La rue Silbermann - Des facteurs d'orgues

 

Les Silbermann sont une célèbre famille de facteurs d’orgues résidant à Strasbourg au 18ème siècle.

 

André Silbermann, le père, fit probablement son apprentissage en Saxe dont il est originaire. En 1699 il vient en Alsace afin de rénover l’orgue de Bouxwiller. Il se forme – on le suppose - chez Frédéric Ring, facteur d’orgues strasbourgeois, puis chez le facteur parisien François Thierry. Il revient à Strasbourg en 1706, crée son propre style et fonde cette maison devenue si réputée.

 

Gottfried, jeune frère d’André, vient lui aussi de sa province natale faire son apprentissage et travailler auprès de lui. Jean-André, fils aîné d’André, à qui son père apprend le métier, reprend l’affaire à l’âge de vingt deux ans. Jean-Daniel, second fils d’André, rejoint son oncle Gottfried, retourné en Saxe dès 1709, où tous deux continuent à réaliser des instruments de grande qualité. D’autres membres de cette dynastie, certes moins connus, sont également formés dans l’atelier familial pour exercer ce beau métier.

 

Les orgues Silbermann, certains classés au titre des monuments historiques, sont de véritables chefs-d’œuvre et contribuent largement au rayonnement de la musique d’orgue en Alsace. André et son fils Jean-André ont réalisé une centaine d’instruments, notamment en Alsace, dont on peut décrire ici quelques exemples marquants.

 

Les orgues d’André Silbermann (1678-1734)

 

L’orgue de l’église Saint-Etienne à Marmoutier, construit en 1709, est l’un des plus célèbres d’Europe et sa première œuvre importante. Etonnamment bien conservé, avec trois tourelles, sur une tribune aux panneaux sculptés, l’instrument est complété en 1746 par son fils Jean-André.

 

Celui de l’église Saint-Maurice à Ebersmunster, construit en 1730, est une de ses dernières réalisations. Doté de cinq tourelles, il est inspiré de celui, aujourd’hui disparu, de l’église de Saint-Germain-des-Prés, conçu par un facteur d’orgues parisien. Peu modifié sur le plan musical, il permet d’apprécier l’art du talentueux facteur d’orgues.

 

Dans la cathédrale de Strasbourg, on relève la présence d’un orgue dès 1260. Dans les années 1714, André Silbermann construit un nouvel instrument en conservant le superbe buffet gothique. Il le modernise et remplace les anges musiciens par des ailerons et claires-voies baroques, ornés de feuilles d’acanthe. Souvent restauré et renouvelé, il ne subsiste aujourd’hui que peu d’éléments de l’orgue Silbermann. L’orgue actuel reconstruit par Alfred Kern en 1981 est néanmoins un instrument de très grande qualité.

 

A l’église Sainte-Aurélie à Strasbourg, l’orgue réalisé en 1718 est également l’une de ses œuvres. En 1765, l’instrument est replacé dans la nouvelle église et le buffet est repeint en blanc par la suite pour s’harmoniser avec l’ensemble. Il est l’un des rares buffets alsaciens peints de l’époque. Au fil des ans, l’orgue a subi diverses transformations sur le plan instrumental.

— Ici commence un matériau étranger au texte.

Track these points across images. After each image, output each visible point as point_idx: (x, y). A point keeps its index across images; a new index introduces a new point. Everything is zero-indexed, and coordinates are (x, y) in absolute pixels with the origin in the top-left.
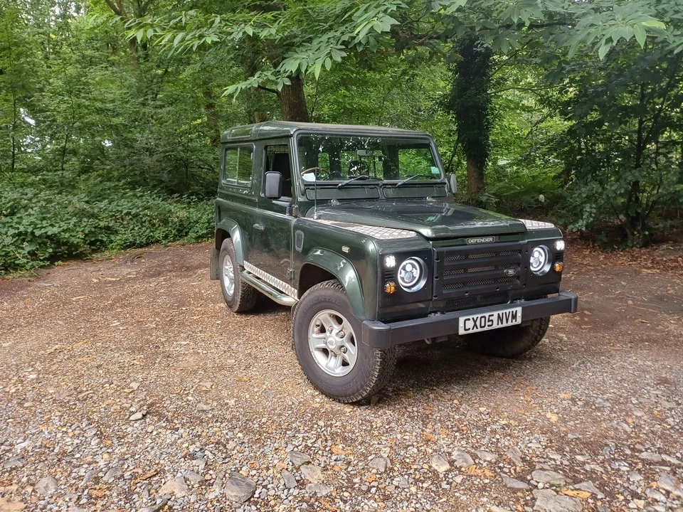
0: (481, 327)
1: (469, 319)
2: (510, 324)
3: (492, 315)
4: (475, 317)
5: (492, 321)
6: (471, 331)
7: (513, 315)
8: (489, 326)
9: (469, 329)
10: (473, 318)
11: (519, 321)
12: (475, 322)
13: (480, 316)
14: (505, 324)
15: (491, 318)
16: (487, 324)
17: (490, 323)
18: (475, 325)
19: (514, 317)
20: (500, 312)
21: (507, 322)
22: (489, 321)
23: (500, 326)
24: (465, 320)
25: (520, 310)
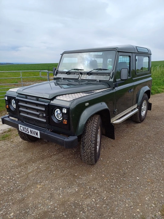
3: (28, 129)
4: (23, 126)
7: (36, 133)
11: (39, 137)
16: (27, 131)
18: (23, 130)
20: (31, 129)
21: (34, 135)
23: (31, 135)
24: (20, 126)
25: (39, 132)
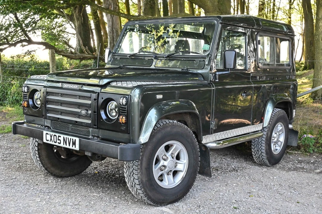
0: (55, 142)
1: (48, 134)
2: (71, 147)
3: (60, 137)
4: (51, 133)
5: (60, 140)
6: (49, 142)
7: (73, 142)
8: (58, 143)
9: (48, 140)
10: (50, 134)
11: (77, 148)
12: (51, 137)
13: (54, 134)
14: (67, 146)
15: (60, 138)
17: (59, 141)
19: (74, 143)
20: (65, 136)
21: (69, 146)
22: (59, 140)
23: (65, 146)
24: (47, 134)
25: (77, 140)
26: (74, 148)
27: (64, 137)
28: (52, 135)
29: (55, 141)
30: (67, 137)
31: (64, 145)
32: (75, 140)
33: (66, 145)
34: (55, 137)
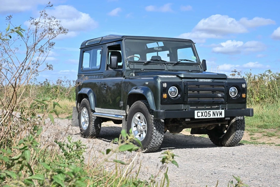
2: (219, 117)
6: (200, 117)
7: (220, 113)
10: (201, 112)
15: (210, 113)
18: (202, 115)
21: (217, 116)
24: (198, 112)
25: (223, 111)
26: (221, 117)
27: (213, 112)
28: (203, 112)
29: (206, 115)
30: (216, 111)
31: (213, 116)
32: (222, 111)
33: (215, 116)
34: (206, 113)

Les orgues de Jean-André Silbermann (1712-1783)

 

L’église Saint-Thomas de Strasbourg possède un orgue remarquable exécuté par Jean-André de 1737 à 1740. Sa facture est proche de celui d’Ebersmunster conçu par son père André. Son ample buffet de bois clair à cinq tourelles, admirablement sculpté, dégage subtilement la vue sur la rosace occidentale. Son audacieuse restauration de 1979 et son récent relevage lui rendent toute sa splendeur et mettent en valeur ses qualités artistiques et sonores.

 

En l’église priorale de Saint-Quirin, près de Sarrebourg, subsiste un authentique orgue fabriqué en 1746. L’instrument, restauré méticuleusement, est un témoin de la facture d’orgues baroques du siècle des lumières.

On peut citer celui de l’église Saint- Maurice à Soultz dans le Haut-Rhin, réalisé en 1750 dans le style classique français. L’orgue est refait dans les années 1960 en conservant les éléments encore existants de l’époque, sa disposition initiale étant fidèlement respectée.

 

Enfin l’orgue de l’église paroissiale de Molsheim, construit en 1781, est l’une de ses dernières réalisations. Restauré en 1970 dans le style de Silbermann, il a retrouvé son authenticité ; le buffet comporte des ailes sculptées ornées d’instruments de musique.

 

Les Silbermann restent l’une des plus célèbres familles de facteurs d’orgues ; ils auront marqué de leur empreinte l’art et la musique de Louis XIV jusqu’à Louis XVI.